> **About this task**:
Every entry in the listing below has to be transcribed exactly.

▬▬▬

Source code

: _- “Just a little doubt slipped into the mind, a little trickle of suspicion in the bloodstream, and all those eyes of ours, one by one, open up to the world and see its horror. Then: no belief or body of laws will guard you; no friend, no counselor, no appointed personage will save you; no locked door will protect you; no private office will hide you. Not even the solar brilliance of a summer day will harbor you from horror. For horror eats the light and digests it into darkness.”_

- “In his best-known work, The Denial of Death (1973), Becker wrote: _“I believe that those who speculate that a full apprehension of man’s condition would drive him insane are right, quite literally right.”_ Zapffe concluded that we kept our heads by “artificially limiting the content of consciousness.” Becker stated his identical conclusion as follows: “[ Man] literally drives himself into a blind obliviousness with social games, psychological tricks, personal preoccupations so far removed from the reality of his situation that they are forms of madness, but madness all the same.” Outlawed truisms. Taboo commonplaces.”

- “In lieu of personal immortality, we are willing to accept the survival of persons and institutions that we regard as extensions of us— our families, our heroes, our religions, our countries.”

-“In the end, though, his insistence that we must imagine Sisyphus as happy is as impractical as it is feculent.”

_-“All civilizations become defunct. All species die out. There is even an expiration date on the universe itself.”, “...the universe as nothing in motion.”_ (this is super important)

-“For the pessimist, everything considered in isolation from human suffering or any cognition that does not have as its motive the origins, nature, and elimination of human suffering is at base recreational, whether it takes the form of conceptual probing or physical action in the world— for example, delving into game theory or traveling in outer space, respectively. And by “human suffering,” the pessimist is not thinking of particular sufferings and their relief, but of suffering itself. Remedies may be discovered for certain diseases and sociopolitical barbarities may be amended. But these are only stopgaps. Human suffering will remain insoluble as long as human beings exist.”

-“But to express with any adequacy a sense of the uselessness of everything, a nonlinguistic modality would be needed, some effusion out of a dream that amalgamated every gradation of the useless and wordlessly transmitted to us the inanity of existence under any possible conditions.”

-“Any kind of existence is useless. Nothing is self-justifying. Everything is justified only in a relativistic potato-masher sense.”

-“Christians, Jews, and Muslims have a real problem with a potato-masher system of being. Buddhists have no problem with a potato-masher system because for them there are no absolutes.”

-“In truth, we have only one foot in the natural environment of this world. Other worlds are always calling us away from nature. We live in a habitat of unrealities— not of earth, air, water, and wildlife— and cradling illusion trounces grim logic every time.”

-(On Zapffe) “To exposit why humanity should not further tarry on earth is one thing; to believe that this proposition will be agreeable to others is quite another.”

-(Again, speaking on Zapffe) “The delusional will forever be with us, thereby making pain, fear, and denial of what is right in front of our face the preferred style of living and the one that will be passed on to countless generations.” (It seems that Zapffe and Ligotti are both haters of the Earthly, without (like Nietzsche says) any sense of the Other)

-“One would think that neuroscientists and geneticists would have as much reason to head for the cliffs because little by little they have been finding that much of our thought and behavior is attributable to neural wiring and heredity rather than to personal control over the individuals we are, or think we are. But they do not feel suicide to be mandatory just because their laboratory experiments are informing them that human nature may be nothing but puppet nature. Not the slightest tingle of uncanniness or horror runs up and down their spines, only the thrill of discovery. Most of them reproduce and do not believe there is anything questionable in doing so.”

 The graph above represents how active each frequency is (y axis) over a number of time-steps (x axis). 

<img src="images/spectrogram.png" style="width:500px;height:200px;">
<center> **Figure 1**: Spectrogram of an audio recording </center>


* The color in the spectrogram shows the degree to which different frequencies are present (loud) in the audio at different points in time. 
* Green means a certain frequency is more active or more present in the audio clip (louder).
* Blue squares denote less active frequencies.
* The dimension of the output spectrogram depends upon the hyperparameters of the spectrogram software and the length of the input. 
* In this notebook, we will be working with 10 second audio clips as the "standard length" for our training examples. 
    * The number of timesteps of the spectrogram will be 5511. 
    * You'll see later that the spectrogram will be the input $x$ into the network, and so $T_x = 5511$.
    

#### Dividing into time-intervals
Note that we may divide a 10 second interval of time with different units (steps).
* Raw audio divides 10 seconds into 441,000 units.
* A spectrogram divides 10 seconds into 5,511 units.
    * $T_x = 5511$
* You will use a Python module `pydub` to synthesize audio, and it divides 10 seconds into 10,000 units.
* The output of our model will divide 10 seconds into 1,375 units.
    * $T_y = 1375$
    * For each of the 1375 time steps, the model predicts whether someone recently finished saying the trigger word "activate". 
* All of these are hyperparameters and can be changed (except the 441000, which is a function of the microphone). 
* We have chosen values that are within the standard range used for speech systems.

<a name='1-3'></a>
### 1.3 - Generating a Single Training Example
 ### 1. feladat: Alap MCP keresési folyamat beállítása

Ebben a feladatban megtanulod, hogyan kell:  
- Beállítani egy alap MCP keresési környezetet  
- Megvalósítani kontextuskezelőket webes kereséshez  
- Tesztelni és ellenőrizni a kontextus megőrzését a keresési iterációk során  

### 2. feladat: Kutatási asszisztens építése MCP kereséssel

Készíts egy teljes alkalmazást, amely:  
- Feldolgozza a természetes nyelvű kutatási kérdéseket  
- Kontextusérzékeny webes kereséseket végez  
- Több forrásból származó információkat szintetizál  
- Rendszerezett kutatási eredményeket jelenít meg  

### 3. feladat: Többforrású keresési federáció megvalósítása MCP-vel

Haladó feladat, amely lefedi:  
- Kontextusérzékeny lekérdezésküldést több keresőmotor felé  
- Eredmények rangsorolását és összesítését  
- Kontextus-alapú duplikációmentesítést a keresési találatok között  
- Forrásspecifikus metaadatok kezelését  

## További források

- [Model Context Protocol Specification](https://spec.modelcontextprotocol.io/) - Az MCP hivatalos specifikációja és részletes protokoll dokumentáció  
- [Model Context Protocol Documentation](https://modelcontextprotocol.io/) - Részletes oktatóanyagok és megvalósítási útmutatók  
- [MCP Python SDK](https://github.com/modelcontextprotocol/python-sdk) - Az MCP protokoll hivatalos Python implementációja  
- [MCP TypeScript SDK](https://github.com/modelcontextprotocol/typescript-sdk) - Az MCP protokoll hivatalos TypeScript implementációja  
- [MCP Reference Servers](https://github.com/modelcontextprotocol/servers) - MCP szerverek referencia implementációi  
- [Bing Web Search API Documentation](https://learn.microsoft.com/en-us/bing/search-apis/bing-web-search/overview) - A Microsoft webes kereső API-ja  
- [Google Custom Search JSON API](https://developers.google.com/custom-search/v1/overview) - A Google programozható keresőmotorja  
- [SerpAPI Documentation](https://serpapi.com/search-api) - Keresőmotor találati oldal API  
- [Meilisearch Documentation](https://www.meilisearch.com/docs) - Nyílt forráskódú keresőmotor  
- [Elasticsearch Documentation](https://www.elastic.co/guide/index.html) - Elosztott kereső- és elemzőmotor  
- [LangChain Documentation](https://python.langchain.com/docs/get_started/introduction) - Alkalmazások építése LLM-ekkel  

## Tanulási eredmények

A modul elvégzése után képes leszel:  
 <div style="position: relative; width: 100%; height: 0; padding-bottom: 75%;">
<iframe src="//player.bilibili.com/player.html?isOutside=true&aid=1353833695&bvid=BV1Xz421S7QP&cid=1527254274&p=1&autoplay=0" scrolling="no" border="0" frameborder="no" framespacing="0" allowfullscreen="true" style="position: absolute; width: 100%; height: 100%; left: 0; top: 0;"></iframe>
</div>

▬▬▬

> **Task response**:
Source code

: _- “Just a little doubt slipped into the mind, a little trickle of suspicion in the bloodstream, and all those eyes of ours, one by one, open up to the world and see its horror. Then: no belief or body of laws will guard you; no friend, no counselor, no appointed personage will save you; no locked door will protect you; no private office will hide you. Not even the solar brilliance of a summer day will harbor you from horror. For horror eats the light and digests it into darkness.”_

- “In his best-known work, The Denial of Death (1973), Becker wrote: _“I believe that those who speculate that a full apprehension of man’s condition would drive him insane are right, quite literally right.”_ Zapffe concluded that we kept our heads by “artificially limiting the content of consciousness.” Becker stated his identical conclusion as follows: “[ Man] literally drives himself into a blind obliviousness with social games, psychological tricks, personal preoccupations so far removed from the reality of his situation that they are forms of madness, but madness all the same.” Outlawed truisms. Taboo commonplaces.”

- “In lieu of personal immortality, we are willing to accept the survival of persons and institutions that we regard as extensions of us— our families, our heroes, our religions, our countries.”

-“In the end, though, his insistence that we must imagine Sisyphus as happy is as impractical as it is feculent.”

_-“All civilizations become defunct. All species die out. There is even an expiration date on the universe itself.”, “...the universe as nothing in motion.”_ (this is super important)

-“For the pessimist, everything considered in isolation from human suffering or any cognition that does not have as its motive the origins, nature, and elimination of human suffering is at base recreational, whether it takes the form of conceptual probing or physical action in the world— for example, delving into game theory or traveling in outer space, respectively. And by “human suffering,” the pessimist is not thinking of particular sufferings and their relief, but of suffering itself. Remedies may be discovered for certain diseases and sociopolitical barbarities may be amended. But these are only stopgaps. Human suffering will remain insoluble as long as human beings exist.”

-“But to express with any adequacy a sense of the uselessness of everything, a nonlinguistic modality would be needed, some effusion out of a dream that amalgamated every gradation of the useless and wordlessly transmitted to us the inanity of existence under any possible conditions.”

-“Any kind of existence is useless. Nothing is self-justifying. Everything is justified only in a relativistic potato-masher sense.”

-“Christians, Jews, and Muslims have a real problem with a potato-masher system of being. Buddhists have no problem with a potato-masher system because for them there are no absolutes.”

-“In truth, we have only one foot in the natural environment of this world. Other worlds are always calling us away from nature. We live in a habitat of unrealities— not of earth, air, water, and wildlife— and cradling illusion trounces grim logic every time.”

-(On Zapffe) “To exposit why humanity should not further tarry on earth is one thing; to believe that this proposition will be agreeable to others is quite another.”

-(Again, speaking on Zapffe) “The delusional will forever be with us, thereby making pain, fear, and denial of what is right in front of our face the preferred style of living and the one that will be passed on to countless generations.” (It seems that Zapffe and Ligotti are both haters of the Earthly, without (like Nietzsche says) any sense of the Other)

-“One would think that neuroscientists and geneticists would have as much reason to head for the cliffs because little by little they have been finding that much of our thought and behavior is attributable to neural wiring and heredity rather than to personal control over the individuals we are, or think we are. But they do not feel suicide to be mandatory just because their laboratory experiments are informing them that human nature may be nothing but puppet nature. Not the slightest tingle of uncanniness or horror runs up and down their spines, only the thrill of discovery. Most of them reproduce and do not believe there is anything questionable in doing so.”

 The graph above represents how active each frequency is (y axis) over a number of time-steps (x axis). 

<img src="images/spectrogram.png" style="width:500px;height:200px;">
<center> **Figure 1**: Spectrogram of an audio recording </center>


* The color in the spectrogram shows the degree to which different frequencies are present (loud) in the audio at different points in time. 
* Green means a certain frequency is more active or more present in the audio clip (louder).
* Blue squares denote less active frequencies.
* The dimension of the output spectrogram depends upon the hyperparameters of the spectrogram software and the length of the input. 
* In this notebook, we will be working with 10 second audio clips as the "standard length" for our training examples. 
    * The number of timesteps of the spectrogram will be 5511. 
    * You'll see later that the spectrogram will be the input $x$ into the network, and so $T_x = 5511$.
    

#### Dividing into time-intervals
Note that we may divide a 10 second interval of time with different units (steps).
* Raw audio divides 10 seconds into 441,000 units.
* A spectrogram divides 10 seconds into 5,511 units.
    * $T_x = 5511$
* You will use a Python module `pydub` to synthesize audio, and it divides 10 seconds into 10,000 units.
* The output of our model will divide 10 seconds into 1,375 units.
    * $T_y = 1375$
    * For each of the 1375 time steps, the model predicts whether someone recently finished saying the trigger word "activate". 
* All of these are hyperparameters and can be changed (except the 441000, which is a function of the microphone). 
* We have chosen values that are within the standard range used for speech systems.

<a name='1-3'></a>
### 1.3 - Generating a Single Training Example
 ### 1. feladat: Alap MCP keresési folyamat beállítása

Ebben a feladatban megtanulod, hogyan kell:  
- Beállítani egy alap MCP keresési környezetet  
- Megvalósítani kontextuskezelőket webes kereséshez  
- Tesztelni és ellenőrizni a kontextus megőrzését a keresési iterációk során  

### 2. feladat: Kutatási asszisztens építése MCP kereséssel

Készíts egy teljes alkalmazást, amely:  
- Feldolgozza a természetes nyelvű kutatási kérdéseket  
- Kontextusérzékeny webes kereséseket végez  
- Több forrásból származó információkat szintetizál  
- Rendszerezett kutatási eredményeket jelenít meg  

### 3. feladat: Többforrású keresési federáció megvalósítása MCP-vel

Haladó feladat, amely lefedi:  
- Kontextusérzékeny lekérdezésküldést több keresőmotor felé  
- Eredmények rangsorolását és összesítését  
- Kontextus-alapú duplikációmentesítést a keresési találatok között  
- Forrásspecifikus metaadatok kezelését  

## További források

- [Model Context Protocol Specification](https://spec.modelcontextprotocol.io/) - Az MCP hivatalos specifikációja és részletes protokoll dokumentáció  
- [Model Context Protocol Documentation](https://modelcontextprotocol.io/) - Részletes oktatóanyagok és megvalósítási útmutatók  
- [MCP Python SDK](https://github.com/modelcontextprotocol/python-sdk) - Az MCP protokoll hivatalos Python implementációja  
- [MCP TypeScript SDK](https://github.com/modelcontextprotocol/typescript-sdk) - Az MCP protokoll hivatalos TypeScript implementációja  
- [MCP Reference Servers](https://github.com/modelcontextprotocol/servers) - MCP szerverek referencia implementációi  
- [Bing Web Search API Documentation](https://learn.microsoft.com/en-us/bing/search-apis/bing-web-search/overview) - A Microsoft webes kereső API-ja  
- [Google Custom Search JSON API](https://developers.google.com/custom-search/v1/overview) - A Google programozható keresőmotorja  
- [SerpAPI Documentation](https://serpapi.com/search-api) - Keresőmotor találati oldal API  
- [Meilisearch Documentation](https://www.meilisearch.com/docs) - Nyílt forráskódú keresőmotor  
- [Elasticsearch Documentation](https://www.elastic.co/guide/index.html) - Elosztott kereső- és elemzőmotor  
- [LangChain Documentation](https://python.langchain.com/docs/get_started/introduction) - Alkalmazások építése LLM-ekkel  

## Tanulási eredmények

A modul elvégzése után képes leszel:  
 <div style="position: relative; width: 100%; height: 0; padding-bottom: 75%;">
<iframe src="//player.bilibili.com/player.html?isOutside=true&aid=1353833695&bvid=BV1Xz421S7QP&cid=1527254274&p=1&autoplay=0" scrolling="no" border="0" frameborder="no" framespacing="0" allowfullscreen="true" style="position: absolute; width: 100%; height: 100%; left: 0; top: 0;"></iframe>
</div>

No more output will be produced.